Let's assume we are given a coin with no information about its bias ($P(H)$ is unknown) or independence ($P(H|T)$ may or may not be equal to $P(H)$, we only know that $P(H) + P(T) = 1$. Let's assume we toss the coin a sufficient number of times and are asked to estimate $P(H|T)$. That is the probability of getting heads after getting tails. How should we calculate the above probability?
- Can we group the outcomes in exclusive pairs or should we apply a rolling window of two to the sequence?
The results will be different based on the above decision. Assume, we see the following sequence: ....HHTT..... if we group HH and TT separately, the count of HT will be different than if we estimate the counts on a rolling basis (HH, HT, TT).
- Why doesn't the law of conditional probabilities $P(A|B) =\frac{P(A, B)}{P(B)}$ apply here?
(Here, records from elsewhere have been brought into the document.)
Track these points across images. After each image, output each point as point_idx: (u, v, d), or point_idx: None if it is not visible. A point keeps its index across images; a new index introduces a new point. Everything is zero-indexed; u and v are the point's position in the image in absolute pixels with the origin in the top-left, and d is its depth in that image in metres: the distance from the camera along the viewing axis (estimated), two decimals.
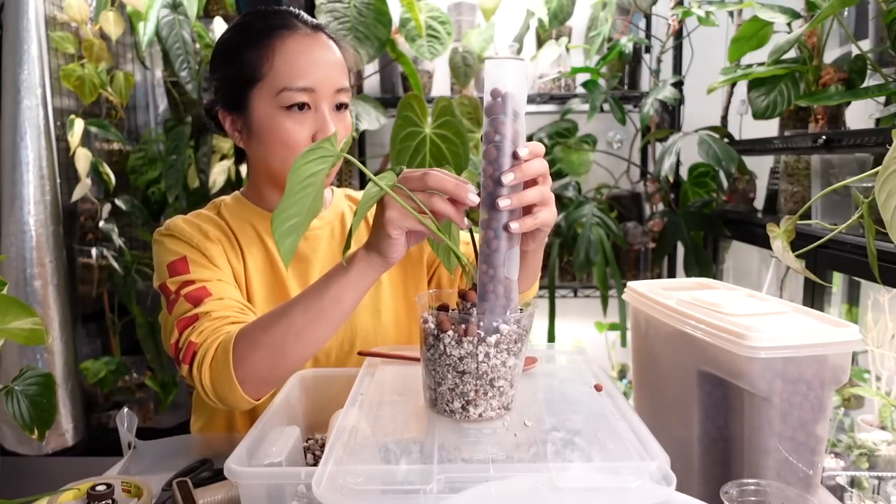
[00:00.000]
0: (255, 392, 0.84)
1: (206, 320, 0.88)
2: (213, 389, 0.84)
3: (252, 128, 0.97)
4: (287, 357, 0.82)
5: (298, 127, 0.94)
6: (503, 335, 0.65)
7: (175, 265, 0.94)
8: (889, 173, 0.62)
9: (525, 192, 0.67)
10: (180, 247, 0.96)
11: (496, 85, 0.65)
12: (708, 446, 0.82)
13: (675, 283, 1.01)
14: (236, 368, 0.81)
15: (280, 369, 0.83)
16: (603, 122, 2.49)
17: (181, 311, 0.90)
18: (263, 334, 0.82)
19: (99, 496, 0.72)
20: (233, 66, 0.97)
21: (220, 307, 0.90)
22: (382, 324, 1.06)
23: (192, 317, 0.89)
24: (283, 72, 0.93)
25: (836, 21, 1.56)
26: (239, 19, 1.02)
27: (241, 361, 0.81)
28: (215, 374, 0.83)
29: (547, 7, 2.27)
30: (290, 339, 0.80)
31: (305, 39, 0.96)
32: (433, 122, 1.93)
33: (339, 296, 0.80)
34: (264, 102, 0.95)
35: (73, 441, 2.13)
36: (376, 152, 2.59)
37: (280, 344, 0.81)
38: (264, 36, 0.95)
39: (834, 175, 1.54)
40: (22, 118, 1.99)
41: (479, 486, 0.55)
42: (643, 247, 2.47)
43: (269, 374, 0.83)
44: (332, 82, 0.95)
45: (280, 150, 0.95)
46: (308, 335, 0.81)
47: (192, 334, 0.87)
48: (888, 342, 1.34)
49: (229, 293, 0.94)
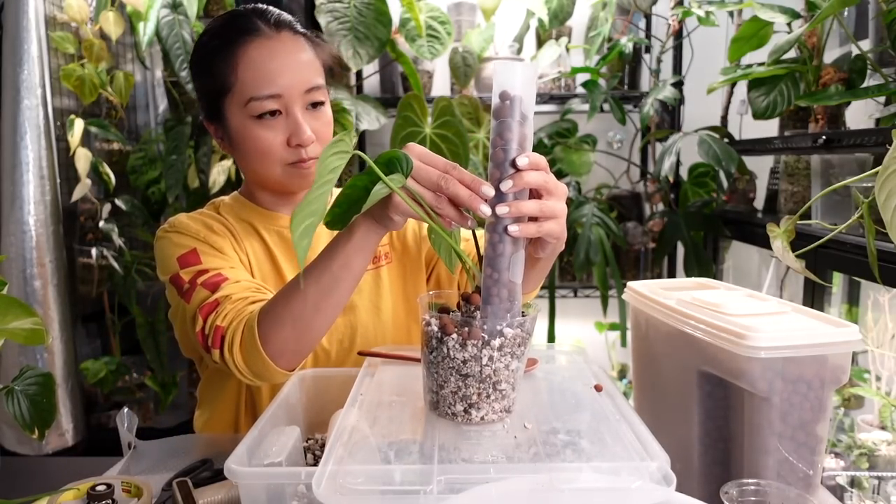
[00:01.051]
0: (287, 364, 0.84)
1: (228, 303, 0.88)
2: (247, 369, 0.84)
3: (231, 137, 0.98)
4: (310, 328, 0.82)
5: (271, 134, 0.93)
6: (507, 338, 0.65)
7: (185, 257, 0.95)
8: (889, 173, 0.62)
9: (523, 203, 0.65)
10: (188, 240, 0.97)
11: (505, 87, 0.64)
12: (708, 446, 0.82)
13: (675, 283, 1.01)
14: (265, 346, 0.82)
15: (307, 339, 0.83)
16: (603, 122, 2.49)
17: (201, 299, 0.90)
18: (284, 310, 0.82)
19: (99, 496, 0.72)
20: (205, 76, 0.97)
21: (238, 289, 0.90)
22: (382, 321, 1.06)
23: (214, 302, 0.89)
24: (248, 81, 0.93)
25: (836, 21, 1.56)
26: (209, 24, 1.01)
27: (268, 338, 0.82)
28: (246, 354, 0.84)
29: (547, 7, 2.27)
30: (309, 312, 0.81)
31: (268, 43, 0.94)
32: (433, 122, 1.93)
33: (346, 262, 0.79)
34: (236, 112, 0.95)
35: (73, 441, 2.13)
36: (376, 152, 2.57)
37: (301, 317, 0.81)
38: (228, 44, 0.94)
39: (834, 175, 1.54)
40: (22, 118, 1.99)
41: (478, 486, 0.55)
42: (643, 247, 2.47)
43: (297, 346, 0.83)
44: (300, 84, 0.94)
45: (257, 157, 0.95)
46: (325, 305, 0.81)
47: (218, 319, 0.87)
48: (888, 342, 1.34)
49: (244, 276, 0.95)
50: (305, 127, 0.93)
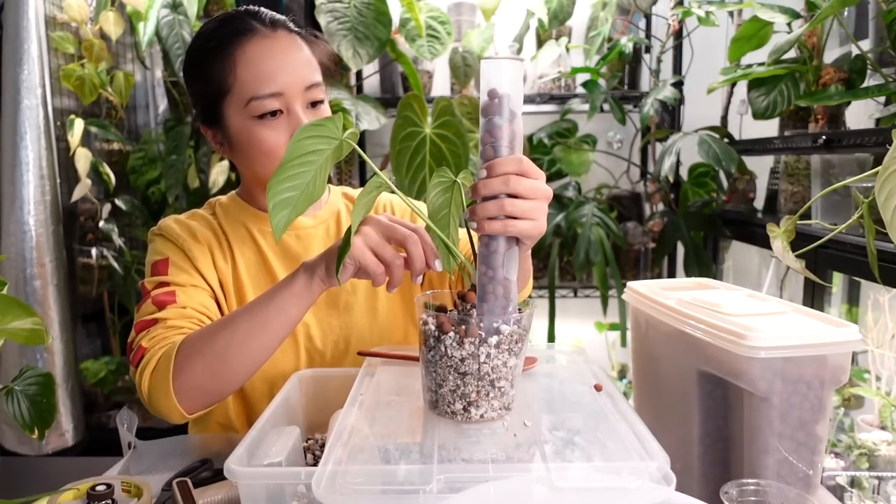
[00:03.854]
0: (190, 404, 0.82)
1: (161, 327, 0.88)
2: (149, 397, 0.83)
3: (231, 140, 0.96)
4: (227, 366, 0.81)
5: (274, 134, 0.92)
6: (504, 336, 0.65)
7: (157, 265, 0.95)
8: (889, 173, 0.62)
9: (484, 205, 0.66)
10: (166, 247, 0.97)
11: (493, 85, 0.64)
12: (708, 446, 0.82)
13: (675, 283, 1.01)
14: (175, 377, 0.81)
15: (219, 379, 0.82)
16: (603, 122, 2.49)
17: (144, 313, 0.91)
18: (206, 342, 0.82)
19: (99, 496, 0.72)
20: (200, 81, 0.96)
21: (178, 316, 0.90)
22: (378, 322, 1.06)
23: (151, 321, 0.89)
24: (247, 81, 0.92)
25: (836, 21, 1.56)
26: (201, 27, 1.00)
27: (181, 369, 0.81)
28: (153, 381, 0.83)
29: (547, 7, 2.27)
30: (233, 348, 0.80)
31: (265, 42, 0.93)
32: (433, 122, 1.93)
33: (282, 306, 0.80)
34: (236, 114, 0.93)
35: (73, 441, 2.13)
36: (376, 152, 2.58)
37: (221, 352, 0.81)
38: (224, 45, 0.93)
39: (834, 175, 1.54)
40: (22, 118, 1.99)
41: (478, 486, 0.55)
42: (643, 247, 2.47)
43: (207, 384, 0.82)
44: (300, 81, 0.93)
45: (261, 158, 0.94)
46: (250, 344, 0.81)
47: (145, 339, 0.87)
48: (888, 342, 1.34)
49: (197, 300, 0.94)
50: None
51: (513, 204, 0.66)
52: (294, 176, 0.62)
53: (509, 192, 0.66)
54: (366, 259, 0.76)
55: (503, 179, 0.65)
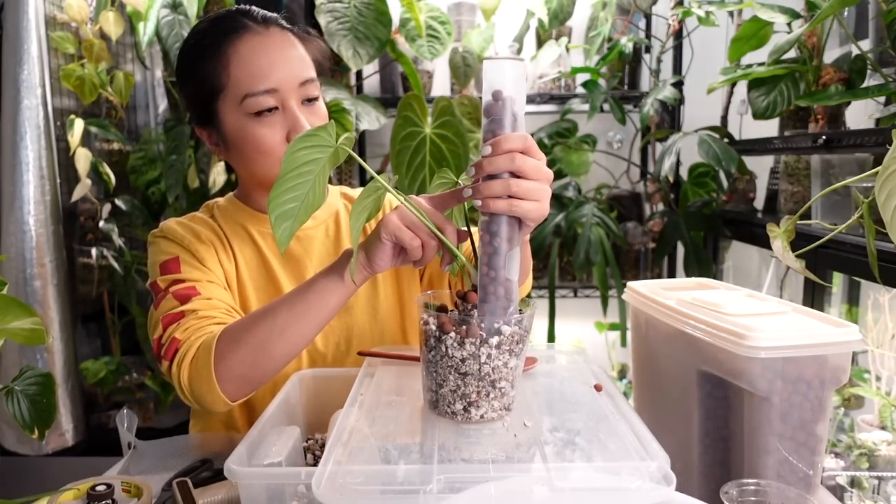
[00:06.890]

Hi: If you want to estimate $P(H | T)$, this is equal to (the number of times that an H occurred immediately after a T) divided by (the number of times that a T occurred). Therefore, it is equal to the number of times you get an TH sequence divided by the number of times you get a T.
so, if you had T, H, T, T, H, the estimate would be 2/3.
In your specific example with H, H, T, T, it would be 0/1 = 0 because you can't count the last T because you didn't see the one after the last T.